--- Supplied passage ---
We are also working hard to address these concerns, partnering with the Indians on everything from clean energy to education. The challenges are real, but we confident that with more strategic cooperation will come great benefits.
II. Regional Economic Integration for the Future
The opportunities flowing from a stronger partnership exist not only in the U.S.-India corridor, but across the globe. I’d like to turn now to what has become the topic de jour amongst India watchers in Washington, which is how the United States can promote regional integration and expanded commercial ties between India and its neighbors.
The world is moving from a transatlantic century to a transpacific century, in which future economic growth, development, and the promise of innovation will come to define the rise of Asia.
The pace of economic integration in the Asia Pacific region over the last two decades was unprecedented and serves as an example for other regions. It should, and I believe it can, be replicated in South Asia as well.
At the moment, South Asia is one of the least economically integrated regions in the world. While accounting for nearly 23 percent of the world’s total population, the region’s share of global GDP is less than 3 percent.
--- Entries ---
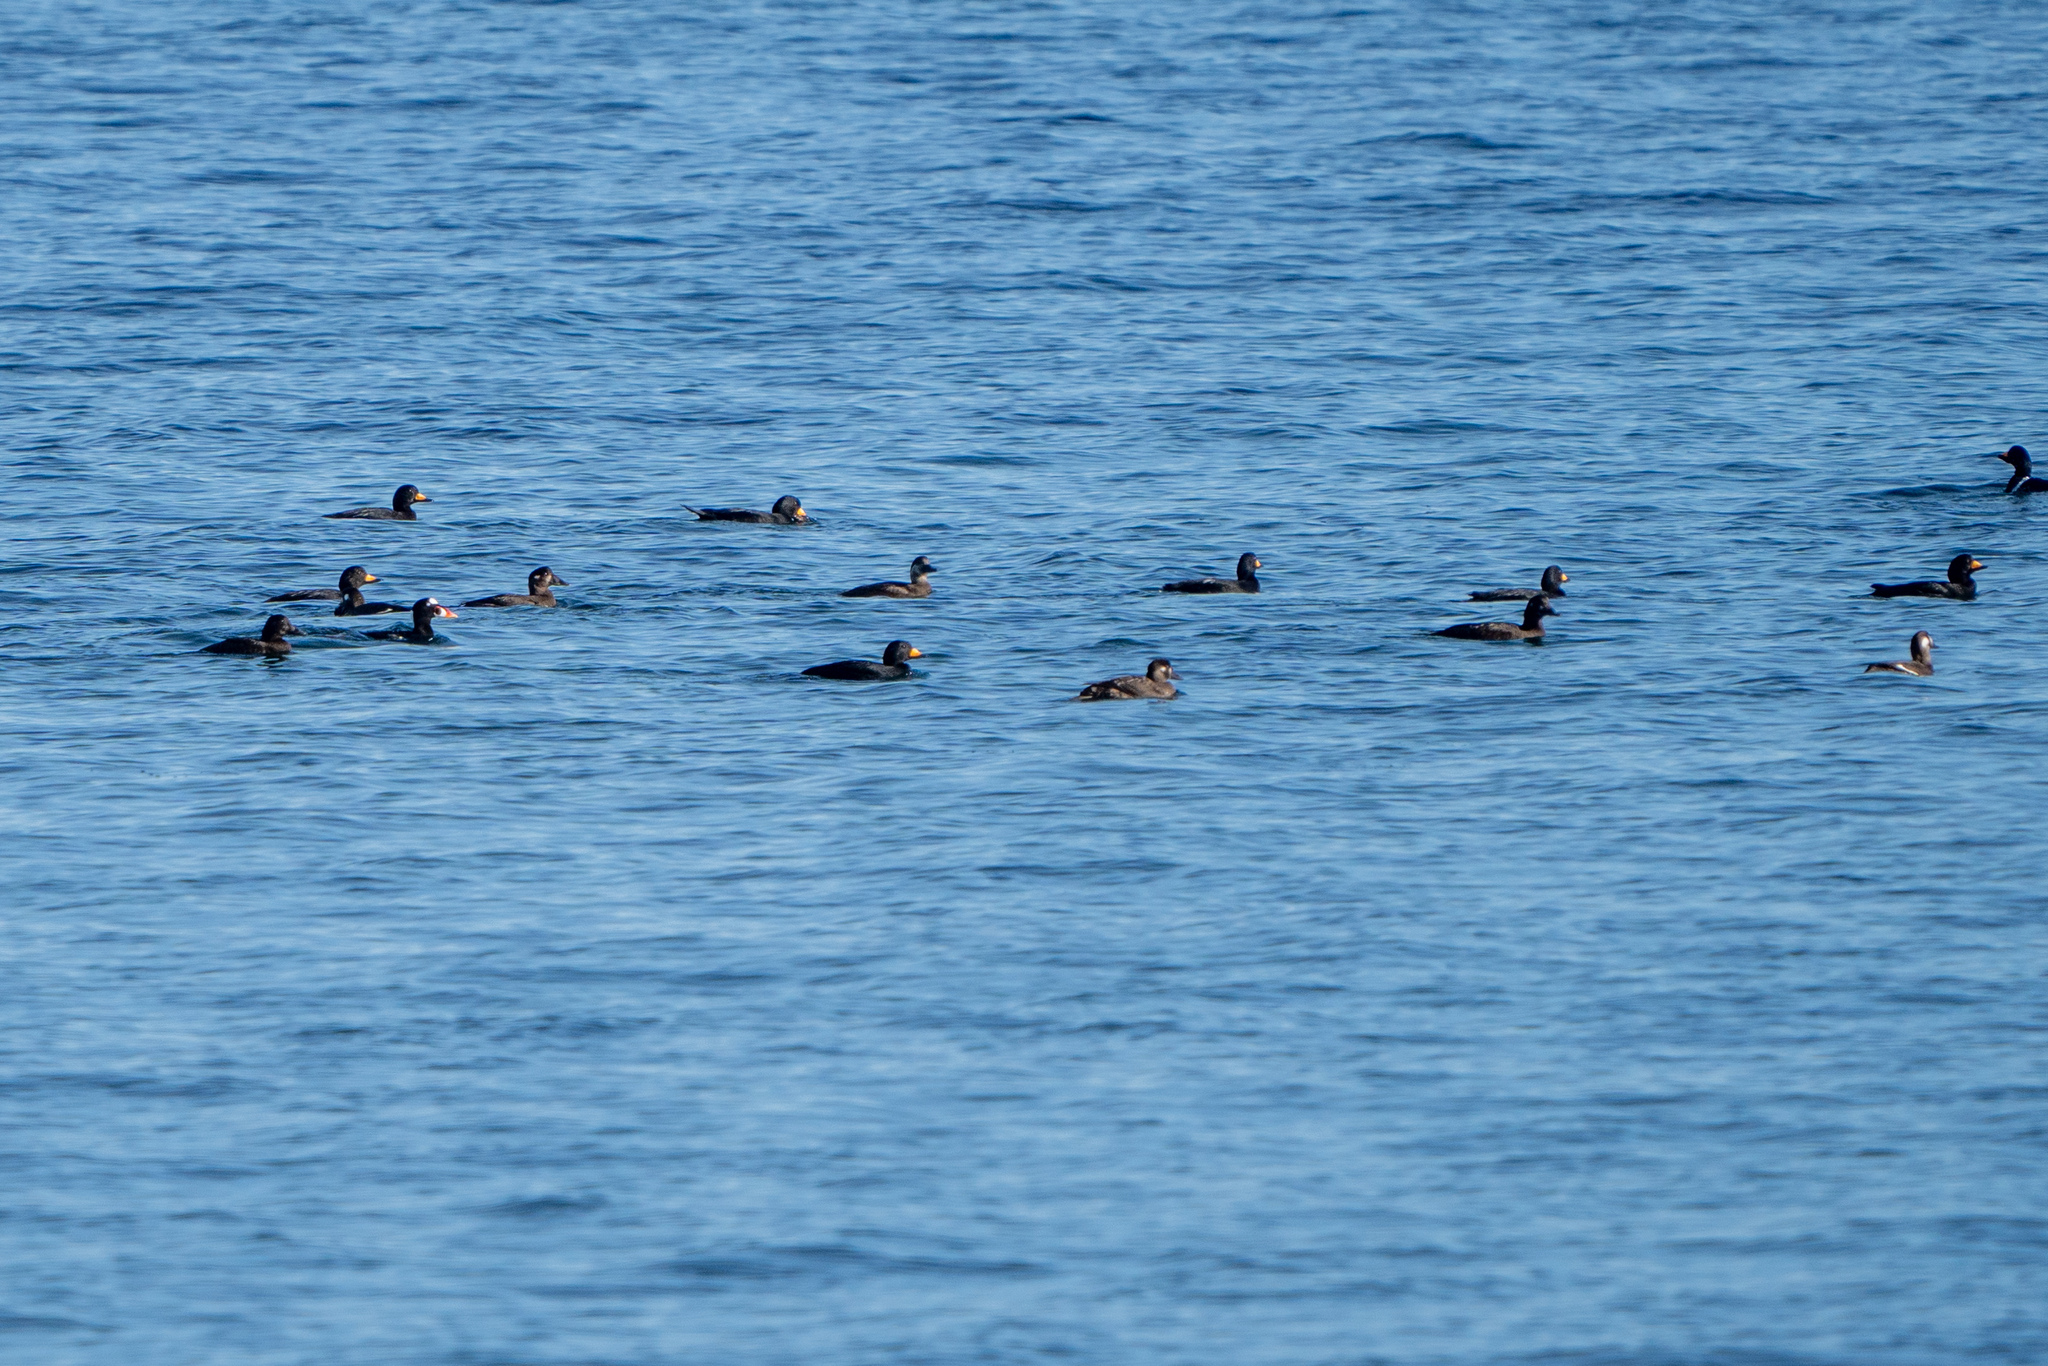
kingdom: Animalia
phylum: Chordata
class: Aves
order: Anseriformes
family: Anatidae
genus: Melanitta
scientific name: Melanitta americana
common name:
---
- **Instructions**:
1. In the passage on U.S.-India partnership, what share of global GDP does South Asia account for?
2. Please rewrite the lines of the listing, from the line containing "phylum: Chordata" through the listing's last line, inclusive, as a JSON list of strings with one string per line and blank lines left out.

- **Solutions to each task**:
1. Less than 3 percent.

2.
[
  "phylum: Chordata",
  "class: Aves",
  "order: Anseriformes",
  "family: Anatidae",
  "genus: Melanitta",
  "scientific name: Melanitta americana",
  "common name:"
]